Ali Siddiq is no stranger to the spotlight, having appeared on Comedy Central, HBO, Showtime, and more. When he’s not up on stage, however, the Houston comedian makes a point to serve his hometown community.
With his annual Jive Turkeys Comedy Show, for example, Siddiq has teamed up with The Houston Food Bank to help feed the homeless.
“It’s a thing I want to get bigger in stature—not in order to fill up arenas, but to get people to listen,” he says. “I don’t want to just feed people during the holidays. I think that’s a bad way to present health, [if you’re doing it] only on the holidays and never during the course of their life.”
Siddiq will visit Indianapolis from Nov. 23-24 for shows at Crackers Comedy Club. Beforehand, we caught up with him for a phone interview, discussing his path from prison to comedy.
NUVO: Tell me about the years of your life prior to your jail sentencing.
ALI SIDDIQ: I went to jail for drug trafficking so I was basically drug trafficking up until that point. [laughs]
NUVO: How long were you doing that for?
SIDDIQ: I had probably been selling drugs since I was about 14 or 15. Prior to that, I was in school. I went to jail young—four days after I turned 19. And then, I was incarcerated until I was 25. So before jail, I was in the hood, spending drug money and hanging out. I’d go to college to hang out with my friends because that’s where my friends were. Even though I sold dope, most of my friends didn’t.
NUVO: I’ve read that you started telling jokes while in jail. What prompted you to first start telling jokes?
SIDDIQ: I think people have taken that “I started in jail” thing way too far because that’s not where I started doing stand-up. I started doing stand-up at Just Joking Comedy Cafe in Houston. I don’t want people to think that there’s a comedy program inside of prison. There’s no stage.
I give this example. Do you have any funny friends that just make you laugh? That’s what I was in prison. I wasn’t a stand-up comic—that wasn’t my goal. I just happened to be a jovial person when I was incarcerated. So my thing was, “When I get out, it’ll probably be a little easier because I’m already jovial. I can make people in the free society laugh who have a little bit more to laugh about.”

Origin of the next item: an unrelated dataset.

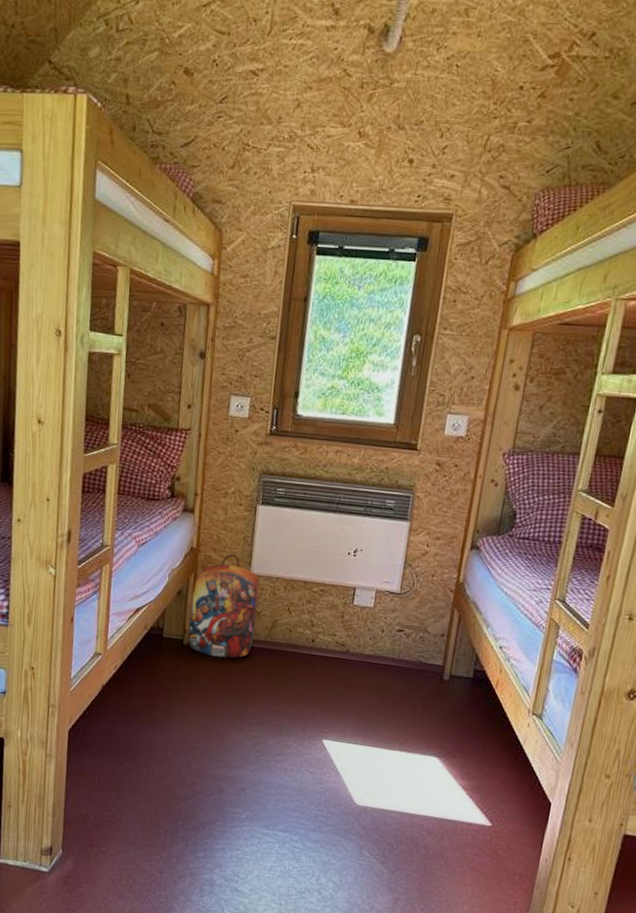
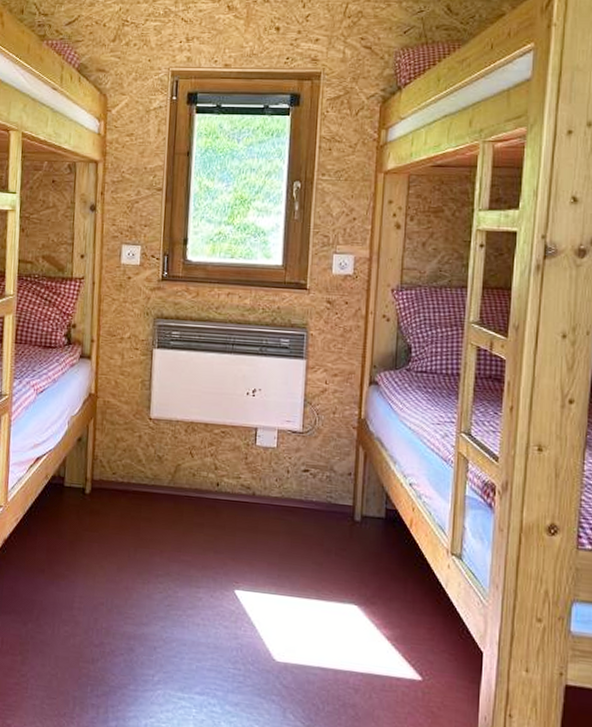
backpack: present [188,554,260,658] -> none [90,398,160,506]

NUVO: How did you go about getting plugged into Houston’s comedy scene? Was it difficult to get plugged in at first?
SIDDIQ: No actually. All these colleges would go to this one particular spot called Just Joking Comedy Cafe for their Apollo Night, which was rappers, poets, comics, and anything else you wanted to do. I went there and signed up to go on. I actually got booed the first time I went on stage because I had on a suit. They were in college, so everybody else had on jeans, sneakers, and t-shirts. I waited two weeks and came back in jeans and a t-shirt. A month later, I was the co-host of the show.
NUVO: Were there any other people or places in Houston that were important along the way as you were coming up?

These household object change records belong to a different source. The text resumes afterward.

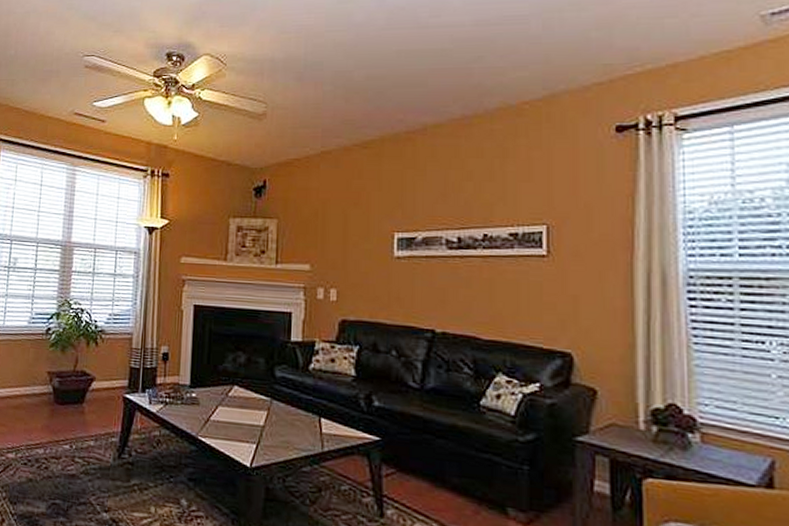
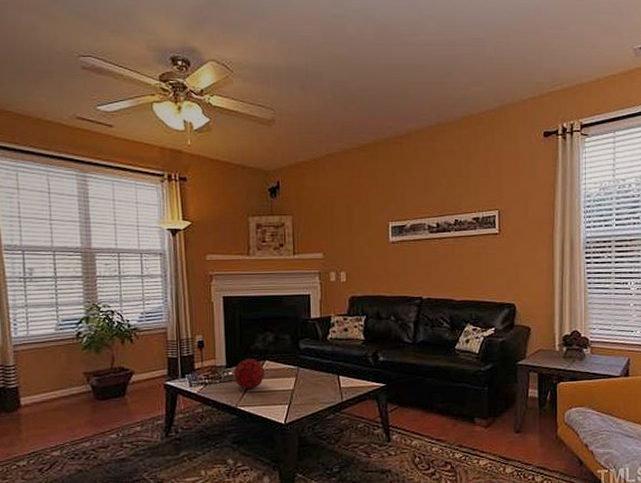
decorative orb: none [197,380,232,418] -> present [234,359,265,390]

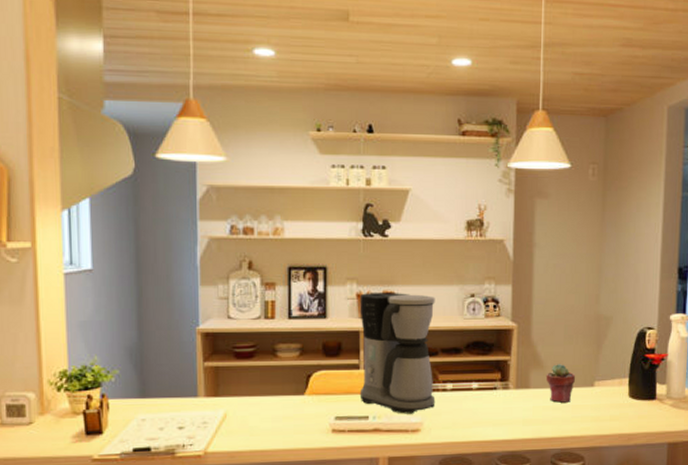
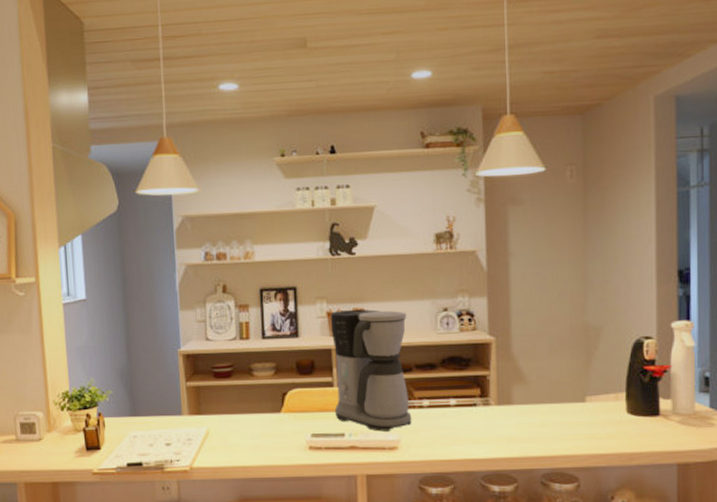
potted succulent: present [546,364,575,403] -> none [530,378,563,420]

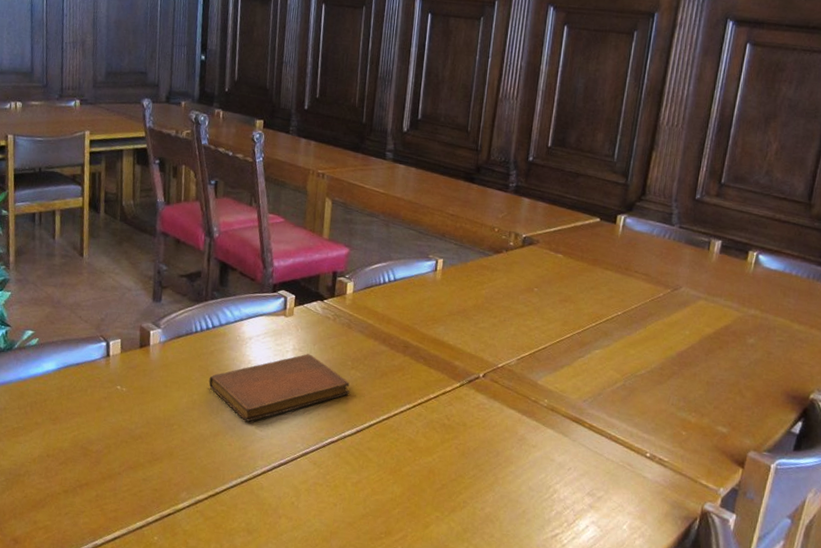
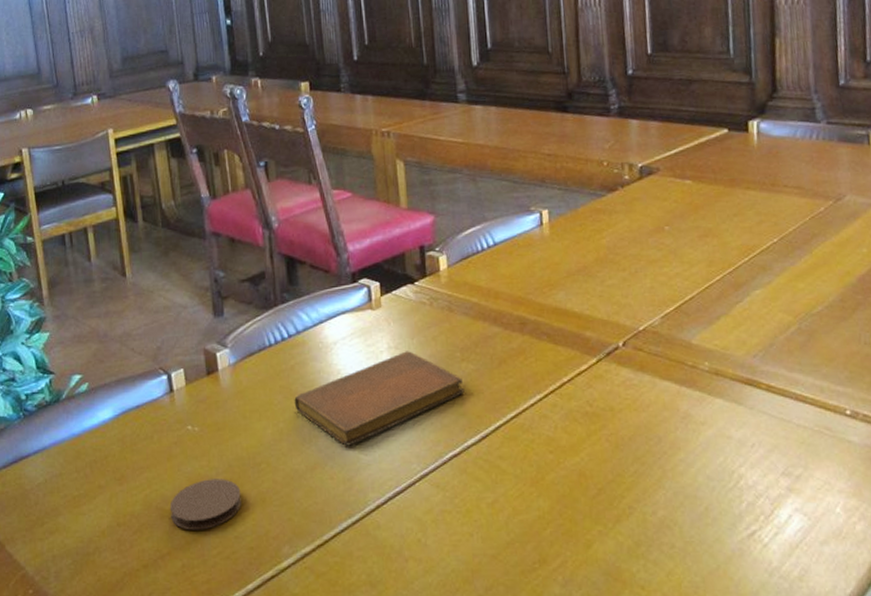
coaster: none [92,430,154,470] -> present [169,479,241,530]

SIDDIQ: I don’t know what people consider coming up. It can take you 10 years in this business to even get the right contacts. I’ve been doing stand-up for 20 years, and I’m still coming up. [laughs] Everybody I’ve met has been influential to me getting to this point. But what is coming up now? You have to be in a sitcom, movie, or do some niche thing. I don’t even know what “up” is anymore in the comedy business. I’m still coming up. [laughs]
NUVO: I know that you’re pretty involved in the Houston community, especially with inner city youths. When was that something you became passionate about?
SIDDIQ: I think people get that confused because I’ve been in prison and am Black. It’s not just inner city kids. I deal with kids, period. [laughs] In the suburbs, it’s the same problems I dealt with in the “inner city.”
You travel the world, and you end up talking to children all over the world. You find out that everybody has this crazy depression. Everybody has this bullying that’s going on. It's a suburb, inner city, and worldwide problem with children at this point.
NUVO: Does Indianapolis hold any significance to you?
SIDDIQ: Indianapolis is home of the Madame Walker Theatre. It would be amazing to do a tour of all these great, historic theaters that all these great African American artists played at, which are no longer getting recognition. There are a lot of theaters that African American people played at when they couldn’t play other places, which just got abandoned or put by the wayside. I would like to bring that historical feel back to all of those particular places.
Mike Epps is also from there, and he’s a friend of mine. I met him down in Houston when I first started. He told me that I was going to be good when I first started.